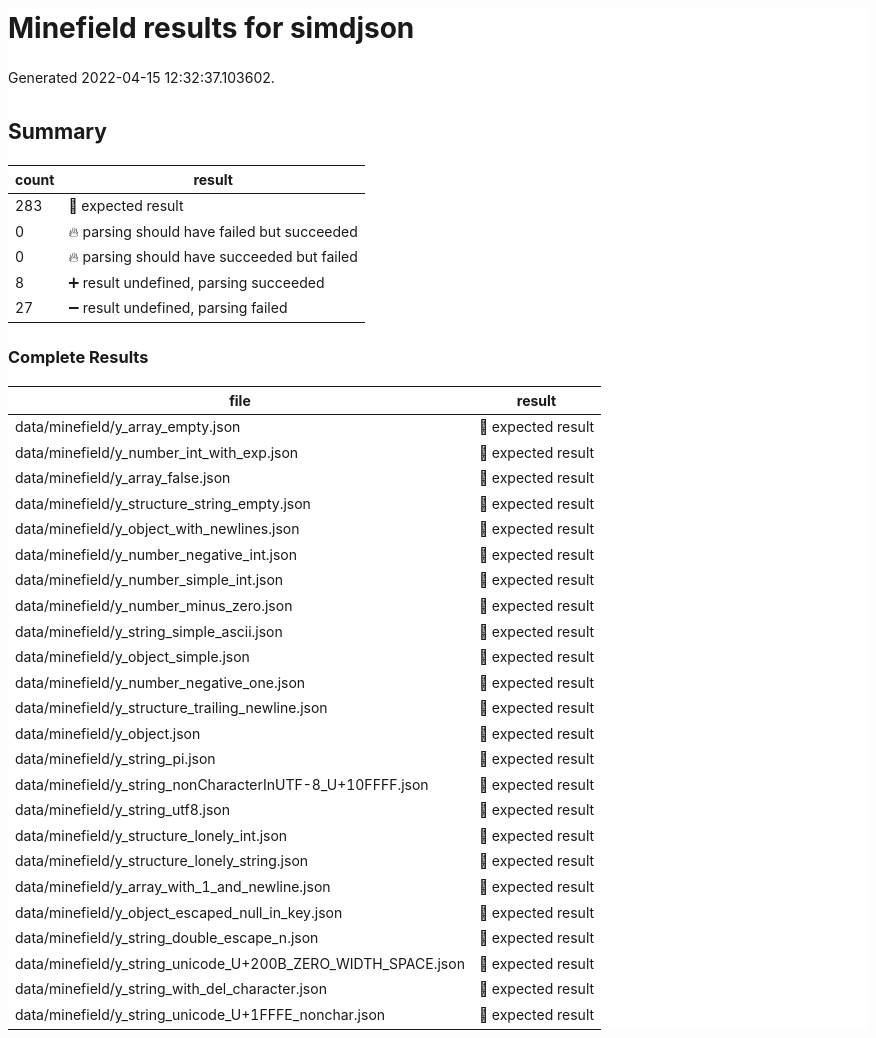 # Minefield results for simdjson

Generated 2022-04-15 12:32:37.103602.

## Summary

| count | result |
| ----- | ------ |
| 283 | 🎉 expected result |
| 0 | 🔥 parsing should have failed but succeeded |
| 0 | 🔥 parsing should have succeeded but failed |
| 8 | ➕ result undefined, parsing succeeded |
| 27 | ➖ result undefined, parsing failed |


### Complete Results

| file | result |
| ---- | ------ |
| data/minefield/y_array_empty.json | 🎉 expected result |
| data/minefield/y_number_int_with_exp.json | 🎉 expected result |
| data/minefield/y_array_false.json | 🎉 expected result |
| data/minefield/y_structure_string_empty.json | 🎉 expected result |
| data/minefield/y_object_with_newlines.json | 🎉 expected result |
| data/minefield/y_number_negative_int.json | 🎉 expected result |
| data/minefield/y_number_simple_int.json | 🎉 expected result |
| data/minefield/y_number_minus_zero.json | 🎉 expected result |
| data/minefield/y_string_simple_ascii.json | 🎉 expected result |
| data/minefield/y_object_simple.json | 🎉 expected result |
| data/minefield/y_number_negative_one.json | 🎉 expected result |
| data/minefield/y_structure_trailing_newline.json | 🎉 expected result |
| data/minefield/y_object.json | 🎉 expected result |
| data/minefield/y_string_pi.json | 🎉 expected result |
| data/minefield/y_string_nonCharacterInUTF-8_U+10FFFF.json | 🎉 expected result |
| data/minefield/y_string_utf8.json | 🎉 expected result |
| data/minefield/y_structure_lonely_int.json | 🎉 expected result |
| data/minefield/y_structure_lonely_string.json | 🎉 expected result |
| data/minefield/y_array_with_1_and_newline.json | 🎉 expected result |
| data/minefield/y_object_escaped_null_in_key.json | 🎉 expected result |
| data/minefield/y_string_double_escape_n.json | 🎉 expected result |
| data/minefield/y_string_unicode_U+200B_ZERO_WIDTH_SPACE.json | 🎉 expected result |
| data/minefield/y_string_with_del_character.json | 🎉 expected result |
| data/minefield/y_string_unicode_U+1FFFE_nonchar.json | 🎉 expected result |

■ WORK TO BE COMPLETED ■
Of all the entries above, repeat only the lines from the line that has "data/minefield/y_string_pi.json | 🎉 expected result |" to the line that has "data/minefield/y_string_double_escape_n.json | 🎉", both lines included, exactly.

■ EXERCISE RESULT ■
| data/minefield/y_string_pi.json | 🎉 expected result |
| data/minefield/y_string_nonCharacterInUTF-8_U+10FFFF.json | 🎉 expected result |
| data/minefield/y_string_utf8.json | 🎉 expected result |
| data/minefield/y_structure_lonely_int.json | 🎉 expected result |
| data/minefield/y_structure_lonely_string.json | 🎉 expected result |
| data/minefield/y_array_with_1_and_newline.json | 🎉 expected result |
| data/minefield/y_object_escaped_null_in_key.json | 🎉 expected result |
| data/minefield/y_string_double_escape_n.json | 🎉 expected result |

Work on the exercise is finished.